[EXCERPT PROVIDED Boundary: Start]

Back to top

Image: Bigstock

Powell Pulls Up These ETF Areas

Read MoreHide Full Article

The Federal Reserve chief Powell indicated yesterday that the U.S. central bank may raise interest rates farther and faster than previously expected in order to tame inflation as the latest economic data points came in stronger than expected. U.S. prices jumped an unexpected 0.5% from December to January, while monthly retail sales and jobs data have been stronger than expected.

Over the last year, the Fed has raised its benchmark rate to more than 4.5% -- the highest rate since 2007 - responding to prices rising at the fastest clip in decades. Powell said that he could push the bank to hike rates above the 5% to 5.5% officials had forecast in December. Markets are now pricing in an almost 70% probability of a 50-basis point rate hike at the Fed's March 21-22 policy meeting, according to CME's FedWatch tool, up from about a 30% a day ago, per Reuters.

"Powell has essentially opened the door to 50 basis point hike," said Chris Weston, head of research at Pepperstone, as quoted on Reuters. Shorter-term Treasury yields continued its rise on Mar 7, 2023. Six-month U.S. treasury yields spiked 10 bps from the day before to 5.32% on Mar 7, 2023. The U.S. 10-year benchmark treasury yields fell one-bp to 3.97% on Mar 7, 2023 due to the flight to safety.

In response to Powell’s comments,SPDR S&P 500 ETF Trust (SPY - Free Report) , SPDR Dow Jones Industrial Average ETF Trust (DIA - Free Report) and Invesco QQQ Trust (QQQ - Free Report) lost about 1.53%, 1.74% and 1.23% on Mar 7, 2023, respectively.

[EXCERPT PROVIDED Boundary: End]
[MATERIAL SUPPLIED Boundary: Start]

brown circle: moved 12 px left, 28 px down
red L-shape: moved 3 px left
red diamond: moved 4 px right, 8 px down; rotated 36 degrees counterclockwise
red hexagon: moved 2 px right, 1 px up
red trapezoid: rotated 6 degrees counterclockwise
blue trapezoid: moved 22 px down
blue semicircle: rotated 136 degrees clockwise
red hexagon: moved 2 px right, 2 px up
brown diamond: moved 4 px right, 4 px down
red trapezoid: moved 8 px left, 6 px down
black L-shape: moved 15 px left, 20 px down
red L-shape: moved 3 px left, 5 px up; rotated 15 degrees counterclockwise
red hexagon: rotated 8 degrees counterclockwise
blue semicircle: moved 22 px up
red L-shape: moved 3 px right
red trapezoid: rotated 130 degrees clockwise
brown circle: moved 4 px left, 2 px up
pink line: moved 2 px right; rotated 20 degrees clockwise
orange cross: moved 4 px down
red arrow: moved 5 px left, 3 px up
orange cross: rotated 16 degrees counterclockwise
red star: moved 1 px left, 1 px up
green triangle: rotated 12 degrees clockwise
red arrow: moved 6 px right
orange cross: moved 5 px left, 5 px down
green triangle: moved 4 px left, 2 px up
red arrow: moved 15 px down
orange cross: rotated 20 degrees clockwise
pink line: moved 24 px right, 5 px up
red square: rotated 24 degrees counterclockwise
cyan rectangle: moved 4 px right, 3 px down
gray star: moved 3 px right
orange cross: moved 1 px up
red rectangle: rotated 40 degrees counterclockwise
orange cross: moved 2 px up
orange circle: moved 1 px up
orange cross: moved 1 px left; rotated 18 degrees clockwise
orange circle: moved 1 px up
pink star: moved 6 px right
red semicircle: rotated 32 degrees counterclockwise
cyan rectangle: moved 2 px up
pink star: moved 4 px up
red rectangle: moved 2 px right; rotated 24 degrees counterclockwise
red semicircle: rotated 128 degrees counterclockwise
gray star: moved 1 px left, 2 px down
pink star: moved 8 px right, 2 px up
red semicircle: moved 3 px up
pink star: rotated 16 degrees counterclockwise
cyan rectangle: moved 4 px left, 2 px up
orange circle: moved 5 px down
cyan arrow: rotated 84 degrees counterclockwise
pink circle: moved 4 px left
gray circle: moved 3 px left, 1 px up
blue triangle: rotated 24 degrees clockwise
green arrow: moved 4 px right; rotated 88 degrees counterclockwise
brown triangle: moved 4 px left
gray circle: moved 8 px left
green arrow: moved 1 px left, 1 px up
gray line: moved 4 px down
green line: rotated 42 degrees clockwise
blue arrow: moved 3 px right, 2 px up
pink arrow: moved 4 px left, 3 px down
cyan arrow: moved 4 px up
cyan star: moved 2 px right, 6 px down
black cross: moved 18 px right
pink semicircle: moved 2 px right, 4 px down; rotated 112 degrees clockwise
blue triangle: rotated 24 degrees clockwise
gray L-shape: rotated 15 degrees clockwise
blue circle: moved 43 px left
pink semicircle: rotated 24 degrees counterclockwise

[MATERIAL SUPPLIED Boundary: End]

EXERCISE AIM: Decide whether each statement agrees with the article on Powell's comments: (a) U.S. prices rose 0.5% from December to January; (b) the U.S. 10-year benchmark treasury yield rose on Mar 7, 2023; (c) markets are pricing in about a 30% probability of a 50-basis point hike at the Fed's March 21-22 meeting. For each, answer yes or no and quote the words that settle it.

SOLUTION TO THIS EXERCISE:
(a) Yes: "U.S. prices jumped an unexpected 0.5% from December to January"
(b) No: "The U.S. 10-year benchmark treasury yields fell one-bp to 3.97% on Mar 7, 2023"
(c) No: "Markets are now pricing in an almost 70% probability of a 50-basis point rate hike at the Fed's March 21-22 policy meeting"